把下列全部条目逐行照抄一遍，一字不改。

====================

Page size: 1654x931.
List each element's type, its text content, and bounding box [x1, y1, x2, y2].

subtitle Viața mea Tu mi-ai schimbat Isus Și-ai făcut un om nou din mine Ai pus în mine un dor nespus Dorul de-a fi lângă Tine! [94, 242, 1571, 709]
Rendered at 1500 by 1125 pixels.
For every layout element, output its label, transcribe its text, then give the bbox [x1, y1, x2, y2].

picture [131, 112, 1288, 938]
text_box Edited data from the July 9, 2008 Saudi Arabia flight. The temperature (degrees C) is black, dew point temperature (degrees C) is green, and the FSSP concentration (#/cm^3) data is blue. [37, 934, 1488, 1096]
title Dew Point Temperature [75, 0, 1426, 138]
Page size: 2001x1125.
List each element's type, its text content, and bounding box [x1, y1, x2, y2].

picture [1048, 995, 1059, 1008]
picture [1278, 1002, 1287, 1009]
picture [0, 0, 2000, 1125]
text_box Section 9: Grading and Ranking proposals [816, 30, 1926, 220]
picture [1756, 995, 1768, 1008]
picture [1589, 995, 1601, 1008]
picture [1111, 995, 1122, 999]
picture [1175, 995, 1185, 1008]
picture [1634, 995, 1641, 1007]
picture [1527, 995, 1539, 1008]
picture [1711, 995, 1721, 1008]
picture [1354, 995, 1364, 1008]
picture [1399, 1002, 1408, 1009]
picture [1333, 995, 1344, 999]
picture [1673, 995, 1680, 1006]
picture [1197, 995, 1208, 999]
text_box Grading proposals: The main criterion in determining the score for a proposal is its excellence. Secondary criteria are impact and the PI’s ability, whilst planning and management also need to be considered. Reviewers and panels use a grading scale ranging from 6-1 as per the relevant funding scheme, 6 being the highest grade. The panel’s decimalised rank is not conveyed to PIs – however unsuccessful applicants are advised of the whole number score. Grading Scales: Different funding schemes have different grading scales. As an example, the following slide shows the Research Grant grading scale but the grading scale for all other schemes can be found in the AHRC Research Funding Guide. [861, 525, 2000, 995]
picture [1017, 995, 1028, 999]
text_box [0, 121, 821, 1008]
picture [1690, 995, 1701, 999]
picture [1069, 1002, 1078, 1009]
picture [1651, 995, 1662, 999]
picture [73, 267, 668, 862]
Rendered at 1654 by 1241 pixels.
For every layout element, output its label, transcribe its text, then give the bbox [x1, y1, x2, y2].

====================

* 解答:
Page size: 1654x931.
List each element's type, its text content, and bounding box [x1, y1, x2, y2].

subtitle Viața mea Tu mi-ai schimbat Isus Și-ai făcut un om nou din mine Ai pus în mine un dor nespus Dorul de-a fi lângă Tine! [94, 242, 1571, 709]
Rendered at 1500 by 1125 pixels.
For every layout element, output its label, transcribe its text, then give the bbox [x1, y1, x2, y2].

picture [131, 112, 1288, 938]
text_box Edited data from the July 9, 2008 Saudi Arabia flight. The temperature (degrees C) is black, dew point temperature (degrees C) is green, and the FSSP concentration (#/cm^3) data is blue. [37, 934, 1488, 1096]
title Dew Point Temperature [75, 0, 1426, 138]
Page size: 2001x1125.
List each element's type, its text content, and bounding box [x1, y1, x2, y2].

picture [1048, 995, 1059, 1008]
picture [1278, 1002, 1287, 1009]
picture [0, 0, 2000, 1125]
text_box Section 9: Grading and Ranking proposals [816, 30, 1926, 220]
picture [1756, 995, 1768, 1008]
picture [1589, 995, 1601, 1008]
picture [1111, 995, 1122, 999]
picture [1175, 995, 1185, 1008]
picture [1634, 995, 1641, 1007]
picture [1527, 995, 1539, 1008]
picture [1711, 995, 1721, 1008]
picture [1354, 995, 1364, 1008]
picture [1399, 1002, 1408, 1009]
picture [1333, 995, 1344, 999]
picture [1673, 995, 1680, 1006]
picture [1197, 995, 1208, 999]
text_box Grading proposals: The main criterion in determining the score for a proposal is its excellence. Secondary criteria are impact and the PI’s ability, whilst planning and management also need to be considered. Reviewers and panels use a grading scale ranging from 6-1 as per the relevant funding scheme, 6 being the highest grade. The panel’s decimalised rank is not conveyed to PIs – however unsuccessful applicants are advised of the whole number score. Grading Scales: Different funding schemes have different grading scales. As an example, the following slide shows the Research Grant grading scale but the grading scale for all other schemes can be found in the AHRC Research Funding Guide. [861, 525, 2000, 995]
picture [1017, 995, 1028, 999]
text_box [0, 121, 821, 1008]
picture [1690, 995, 1701, 999]
picture [1069, 1002, 1078, 1009]
picture [1651, 995, 1662, 999]
picture [73, 267, 668, 862]
Rendered at 1654 by 1241 pixels.
For every layout element, output its label, transcribe its text, then give the bbox [x1, y1, x2, y2].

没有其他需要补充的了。